Anche Langer riteneva che la svolta ecologica fosse difficile, e si domandava come potesse risultare desiderabile: “la migliore motivazione per una scelta di ‘conversione ecologica’ non è necessariamente la paura delle catastrofi […], né solo la pur necessaria spinta etica […]. ma anche una consapevole e qualificata volontà di vivere bene”.
“Non solo -scrisse nel 1989- ‘in nome dei figli’, ma anche per interesse e amore proprio”. Le ragioni “altruiste” vanno cioè ricongiunte con le ragioni “egoiste”.

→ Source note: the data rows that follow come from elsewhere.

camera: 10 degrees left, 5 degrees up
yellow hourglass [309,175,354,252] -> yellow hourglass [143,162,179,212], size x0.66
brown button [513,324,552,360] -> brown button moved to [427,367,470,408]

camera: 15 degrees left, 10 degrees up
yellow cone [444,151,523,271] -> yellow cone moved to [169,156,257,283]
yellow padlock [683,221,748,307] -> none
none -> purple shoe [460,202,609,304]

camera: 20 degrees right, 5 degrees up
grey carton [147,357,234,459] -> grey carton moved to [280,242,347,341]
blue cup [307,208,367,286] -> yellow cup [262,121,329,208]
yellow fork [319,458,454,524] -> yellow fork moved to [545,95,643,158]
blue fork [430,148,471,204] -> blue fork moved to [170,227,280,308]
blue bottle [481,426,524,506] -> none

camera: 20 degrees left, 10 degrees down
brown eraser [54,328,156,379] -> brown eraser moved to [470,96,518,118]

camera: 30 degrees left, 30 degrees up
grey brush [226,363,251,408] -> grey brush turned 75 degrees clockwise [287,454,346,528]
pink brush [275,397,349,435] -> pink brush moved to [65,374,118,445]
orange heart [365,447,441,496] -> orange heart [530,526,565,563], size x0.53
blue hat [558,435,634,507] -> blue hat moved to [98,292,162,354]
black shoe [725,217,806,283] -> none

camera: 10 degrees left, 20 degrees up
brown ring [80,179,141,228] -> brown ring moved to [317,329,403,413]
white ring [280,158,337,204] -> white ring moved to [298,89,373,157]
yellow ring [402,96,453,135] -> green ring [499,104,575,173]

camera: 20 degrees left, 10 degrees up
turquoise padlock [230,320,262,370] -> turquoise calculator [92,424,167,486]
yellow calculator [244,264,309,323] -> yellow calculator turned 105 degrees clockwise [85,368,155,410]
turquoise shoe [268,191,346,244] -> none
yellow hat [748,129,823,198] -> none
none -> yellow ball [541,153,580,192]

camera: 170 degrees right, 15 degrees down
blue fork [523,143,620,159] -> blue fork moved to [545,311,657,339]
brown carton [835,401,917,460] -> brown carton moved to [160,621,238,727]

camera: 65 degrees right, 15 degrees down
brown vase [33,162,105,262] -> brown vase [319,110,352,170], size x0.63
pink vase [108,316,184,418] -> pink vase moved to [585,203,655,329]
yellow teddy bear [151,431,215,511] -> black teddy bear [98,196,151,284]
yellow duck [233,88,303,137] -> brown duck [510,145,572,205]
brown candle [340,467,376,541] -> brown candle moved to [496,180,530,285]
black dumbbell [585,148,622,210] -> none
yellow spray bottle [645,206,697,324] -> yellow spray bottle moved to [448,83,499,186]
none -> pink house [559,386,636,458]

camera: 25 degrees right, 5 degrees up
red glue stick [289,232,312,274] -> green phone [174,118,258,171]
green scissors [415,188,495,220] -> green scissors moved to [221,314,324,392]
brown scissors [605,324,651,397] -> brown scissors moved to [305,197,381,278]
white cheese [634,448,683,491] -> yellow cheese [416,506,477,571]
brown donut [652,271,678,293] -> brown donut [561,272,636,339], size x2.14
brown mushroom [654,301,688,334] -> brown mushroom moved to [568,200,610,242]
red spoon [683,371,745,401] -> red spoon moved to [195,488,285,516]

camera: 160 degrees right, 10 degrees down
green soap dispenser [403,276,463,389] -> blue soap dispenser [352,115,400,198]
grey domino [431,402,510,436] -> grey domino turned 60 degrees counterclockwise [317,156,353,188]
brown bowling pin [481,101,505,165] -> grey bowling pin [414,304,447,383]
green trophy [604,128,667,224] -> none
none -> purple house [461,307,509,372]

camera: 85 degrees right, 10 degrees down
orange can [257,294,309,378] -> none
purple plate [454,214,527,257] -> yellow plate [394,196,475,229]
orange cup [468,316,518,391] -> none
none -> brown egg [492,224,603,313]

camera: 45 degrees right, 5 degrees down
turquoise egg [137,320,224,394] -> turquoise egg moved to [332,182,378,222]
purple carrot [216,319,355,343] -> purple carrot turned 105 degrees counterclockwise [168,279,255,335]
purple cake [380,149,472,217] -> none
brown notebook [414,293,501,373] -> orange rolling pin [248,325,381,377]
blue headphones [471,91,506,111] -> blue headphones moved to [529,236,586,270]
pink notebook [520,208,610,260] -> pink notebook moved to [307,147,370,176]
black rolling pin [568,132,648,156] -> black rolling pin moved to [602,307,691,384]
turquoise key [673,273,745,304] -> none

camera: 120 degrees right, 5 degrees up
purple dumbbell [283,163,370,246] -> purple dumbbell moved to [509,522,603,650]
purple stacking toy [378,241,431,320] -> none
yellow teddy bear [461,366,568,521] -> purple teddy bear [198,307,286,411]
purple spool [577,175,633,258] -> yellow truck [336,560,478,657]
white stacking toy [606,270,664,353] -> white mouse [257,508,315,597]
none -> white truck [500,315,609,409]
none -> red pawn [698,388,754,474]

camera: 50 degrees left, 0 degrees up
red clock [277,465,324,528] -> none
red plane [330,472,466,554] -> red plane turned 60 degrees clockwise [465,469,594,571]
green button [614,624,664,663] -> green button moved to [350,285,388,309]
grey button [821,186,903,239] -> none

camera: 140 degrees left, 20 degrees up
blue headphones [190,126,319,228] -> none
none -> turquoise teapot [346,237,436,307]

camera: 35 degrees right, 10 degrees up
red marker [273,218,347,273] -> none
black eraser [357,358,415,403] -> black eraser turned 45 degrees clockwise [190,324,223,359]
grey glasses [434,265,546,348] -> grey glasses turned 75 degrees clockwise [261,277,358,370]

Qualsiasi società umana può beneficiare di benessere solo usufruendo delle risorse naturali e degli straordinari “servizi” che i sistemi naturali offrono quotidianamente e gratuitamente a noi tutti: la rigenerazione del suolo, il ciclo e la salubrità dei sistemi idrici, la purificazione dell’aria, la composizione chimica dell’atmosfera, i servizi degli impollinatori che consentono l’agricoltura… Il nuovo concetto di benessere vale per il futuro e già per l’oggi.
Contro il “demone dello sviluppo” serve, scrisse Langer nel 1989, una “consapevole autolimitazione” che “non potrà affermarsi senza una forte spiritualità”.
I due aspetti della “conversione ecologica” proposti da Langer sono indissolubilmente legati. Ma mentre la “conversione” produttiva è necessariamente un processo graduale e programmato, la “conversione” personale è una scelta radicale, che mette in discussione la totalità dei nostri rapporti con gli altri e con il mondo. Entrambe le “conversioni” stentano a farsi strada. Ma è dalla seconda -per molti versi la condizione della prima- che bisogna partire: da un coinvolgimento personale, molecolare delle persone, che poi scelgono l’iniziativa collettiva, la condivisione, l’aggregazione, l’autogoverno. Casa per casa, tetto per tetto, strada per strada, campo per campo, fabbrica per fabbrica. In una “lunga marcia attraverso le istituzioni” che arrivi a coinvolgere i governi.